Foxtel and its masters have to decide what sort of operation it will be in the future. At present it is a geared operation costing very little to run while it uses up its tax losses (which are just about to run out) and returns cash to the three shareholder groups, News Ltd, Cons Media (controlled by James Packer, but with assistance from Kerry Stokes) and the blindly led main shareholder, Telstra.

But there is mounting evidence from the US that the pure cable-only operators are losing customers and revenues and face a doubtful future.

That’s partly due to the economic malaise now gripping America, but also to the upgraded business models now on offer from the likes of Comcast, Cablevision and Verizon. They’re offering high-speed internet services, which allow all forms of video streaming, bundled communications packages and other services. The cable groups that have improved their revenues and held customers this year in the US are those offering these premium services.

These can’t be offered by satellite with sufficient guarantees of speed and reliability — only terrestrial fibre networks. Foxtel and Austar (they will want to merge ahead of digital switchover) need to upgrade their networks because the NBN will be the great leveller and allow competitive offerings to emerge, especially from sports groups (which unlikely the Fetch TVs of the world aren’t caught by the anti-siphoning rules), that would either end the current sports rights set-up, or allow greater diversity of broadcasting via more outlets, but on an exclusive basis.

Foxtel at least is thinking innovatively in this area — something you’re forced to do when hemmed in by regulatory constraints — with its move this year into Xbox Live and internet delivery.

But the FTAs face the same challenge once the NBN is in place. Absent anything else, they’ll only have their brands and traditional viewing habits to enable them to stand out in a vast market of content. Only Seven seems to understand what is coming; Kerry Stokes has made some fitful investments into telephony (mobile, etc) and now seems to be heading the right way with his quasi 4G Network called Vivid.

Then there are the “known unknowns” group of online contenders. Google TV, Apple, Youtube, XBox Live, and Facebook too perhaps — all are heading down the convergence route and dragging Australia with it, first with early adopters or young audiences, and then with increasingly large mainstream audiences. The TV set is no longer controlled by broadcasters, not when most of the “content” on it is an XBox Live multiplayer game, or downloaded movies and TV shows, some of which aren’t even broadcast here.

Remember most of the traffic on the internet is illegal file-sharing of movies, TV and music. Converting that to legal, monetised traffic is the biggest regulatory/commercial challenges in content provision.

And that’s all to say nothing of the unknown unknowns, the apps and services that don’t even exist now but which in the space of a couple of years — e.g. Twitter — verge on mainstream.

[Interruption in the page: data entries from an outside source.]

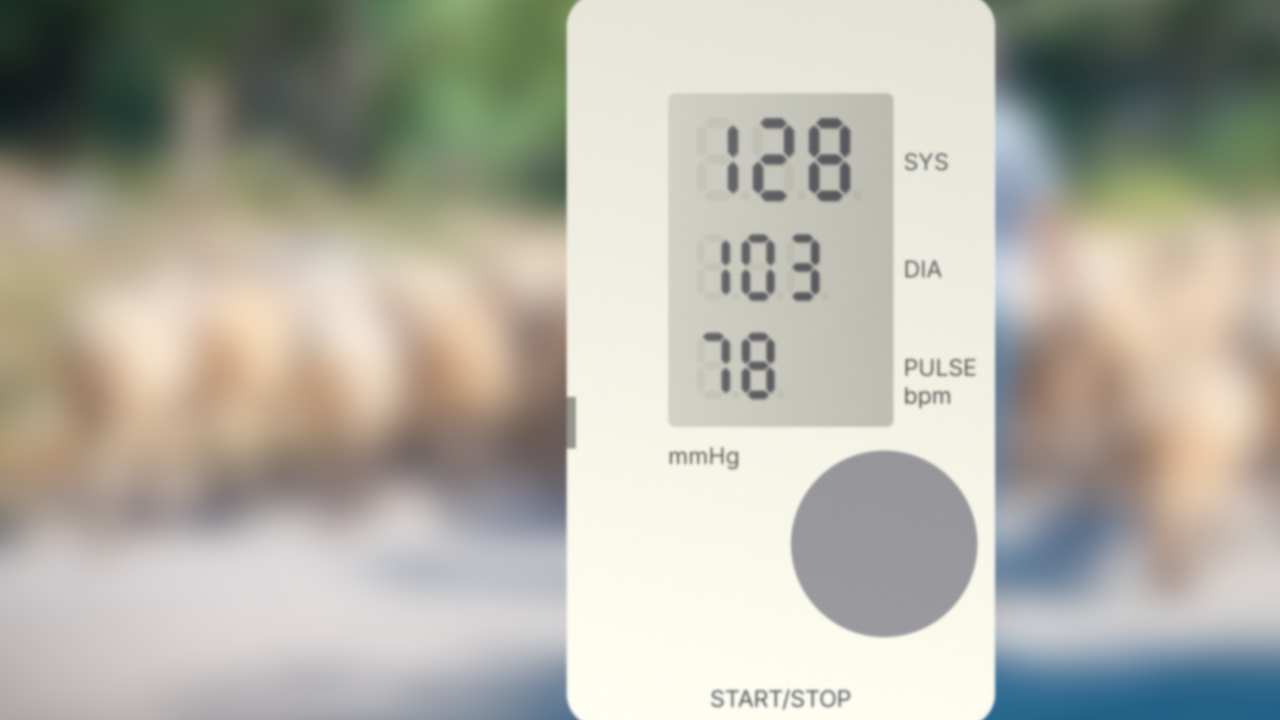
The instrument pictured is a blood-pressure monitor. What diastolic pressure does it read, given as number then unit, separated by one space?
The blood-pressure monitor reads 103 mmHg
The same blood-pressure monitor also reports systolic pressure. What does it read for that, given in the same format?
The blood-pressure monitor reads 128 mmHg
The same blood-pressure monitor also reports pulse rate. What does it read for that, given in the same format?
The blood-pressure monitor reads 78 bpm
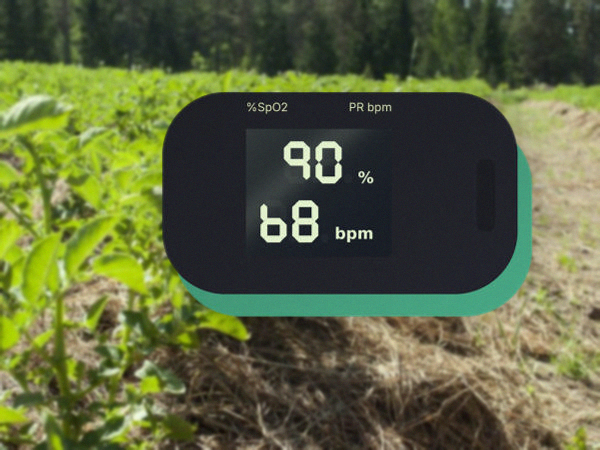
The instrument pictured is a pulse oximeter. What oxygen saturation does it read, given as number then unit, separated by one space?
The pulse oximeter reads 90 %
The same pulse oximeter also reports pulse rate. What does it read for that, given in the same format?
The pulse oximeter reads 68 bpm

We have no control over this, and, despite bizarre talk about extending local content rules to online, no obvious means to exercise control if we decided to. It’s where further big shocks to media business models will originate. If you thought the Past decade was tough for media strategists, hang on tight over the next two decades.

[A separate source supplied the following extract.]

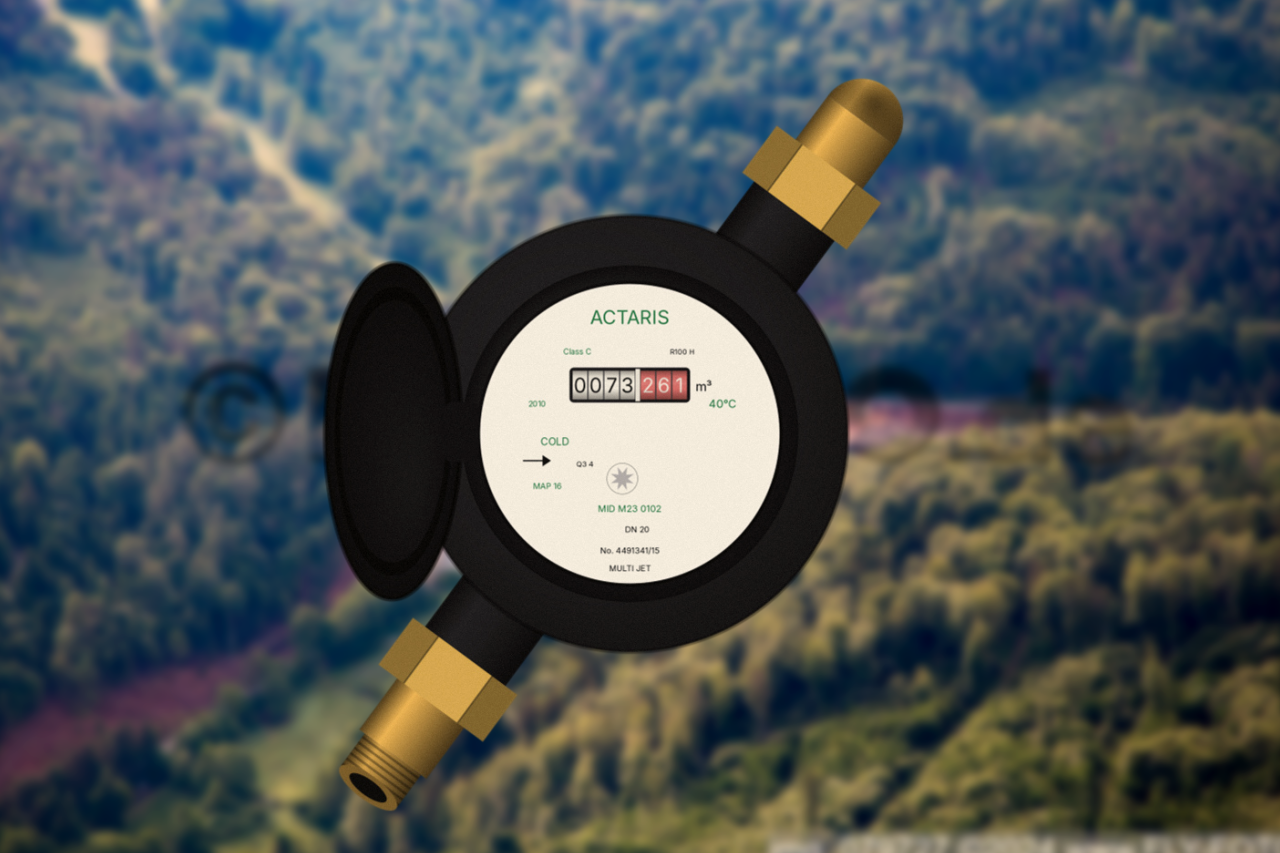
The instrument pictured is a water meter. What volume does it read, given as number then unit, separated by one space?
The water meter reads 73.261 m³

The central question for Stephen Conroy’s review should be, can we control this, do we need to control it, and if so in whose interests? If we try to impose standards, such as content (Australian, Childrens’) and news, how do we enforce it (via “soft” regulatory process, or via “hard” control of the infrastructure itself, which would defeat one of the purposes of the NBN)? Should all services by subject to these rules? And who should do the enforcing?

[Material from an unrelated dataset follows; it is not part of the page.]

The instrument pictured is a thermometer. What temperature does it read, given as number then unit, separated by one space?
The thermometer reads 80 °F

Generations of politicians have proclaimed their interest in a “technology neutral” media regulatory framework. But their very inability to see the future — and their desire to shelter their mogul mates from its impacts when it arrives — has always prevented that. It’s time for a different approach. By all means let’s have an inquiry, informing ourselves about possible future directions in the media is always valuable, but let’s not anchor it in 2012-2013 and try to control what emerges in 2015 or 2020.